Mais il y a aussi l’argent rouge. C’est la couleur que nous avons choisie de donner à l’argent qui s’exprime par l’échange, lorsque nous achetons ou vendons des produits et des services: une tout autre qualité d’argent, fondamentalement différente de la précédente. Ce qui est ici déterminant, ce n’est pas l’initiative et la confiance qu’elle suscite, mais c’est le juste prix, le vrai prix, ce prix qui permettra à celles et ceux impliqués dans la production de couvrir tous leurs besoins, jusqu’à ce qu’un même produit ou service soit à nouveau mis en vente. Aujourd’hui, les prix sont faussés de tous côtés. Mais là aussi, chacune et chacun de nous peuvent résister au système injuste dans lequel nous baignons et commencer à assumer sa responsabilité liée à l’argent en payant assez ce que nous achetons. Alors une vague de portance pour subvenir aux besoins des autres sera générée qui nécessairement dans un monde fermé finira un jour par nous revenir. Et que se passe-t-il lorsque nous ne le faisons pas ? Nous spolions celles et ceux qui ont produit pour nous, leur refusons ce qui leur revient du fait de leur engagement par le travail. Ne pas payer assez, c’est comme si, entraînés les uns à côtés des autres dans le courant de la vie, nous voulions garder la tête hors de l’eau en submergeant les autres autour de nous. Avec cet argent rouge, cet argent d’achat, nous pouvons créer chacune et chacun aujourd’hui déjà, et à nouveau jour après jour, une attitude différente qui assure à celles et ceux à qui nous sommes liés par les produits et services que nous consommons, de pouvoir couvrir leurs besoins.

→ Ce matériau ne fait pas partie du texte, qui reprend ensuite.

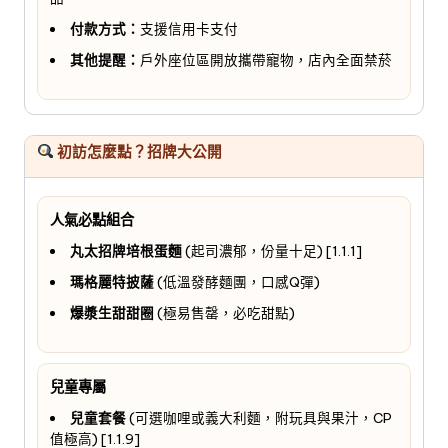
付款方式：
支援信用卡支付
其他提醒：
戶外座位區開放攜帶寵物，店內全面禁菸
初訪怎麼點？招牌大公開
人氣必點組合
丸太招牌培根蛋麵
(起司濃郁，份量十足) [1.1.1]
瑪格麗特披薩
(低溫發酵麵團，口感Q彈)
爆漿生甜甜圈
(極易售罄，必吃甜點)
兒童專屬
兒童套餐
(可選咖哩或義大利麵，附玩具與果汁，CP
值極高) [1.1.9]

Et comment seront couverts les besoins de celles et ceux qui, à proprement parler, n’ont rien à vendre, par exemple le médecin, l’enseignante, la chercheuse, l’artiste ? Ou comment les besoins de celles et ceux qui ne peuvent pas vendre assez cher leur production, comme c’est le cas un peu partout de l’agriculture ? Nous parlons ici d’argent de don et nous lui avons donné la couleur jaune. C’est l’argent qui change de main sans contrepartie, pour ainsi dire gratuitement, parfois avec des conditions comme l’aide sociale, parfois sous forme de contrainte, comme les impôts, souvent aussi complètement librement. C’est à cet argent jaune revient la tâche de couvrir tous les besoins qui ne sont pas couverts autrement. La plus grande partie est ici encore gérée et contrôlée par l’État. Quel essor formidable pourrait être généré si, ici aussi, chacune et chacun, nous en prenions nous-même la responsabilité en donnant directement là où nous le voulons. Toute la vie culturelle recevrait ainsi l’élan printanier dont notre vie sociale à si soif.


Mettre la couleur à l’argent n’est pas un jeu anodin : cela nous permet de commencer à peindre le monde que nous voulons.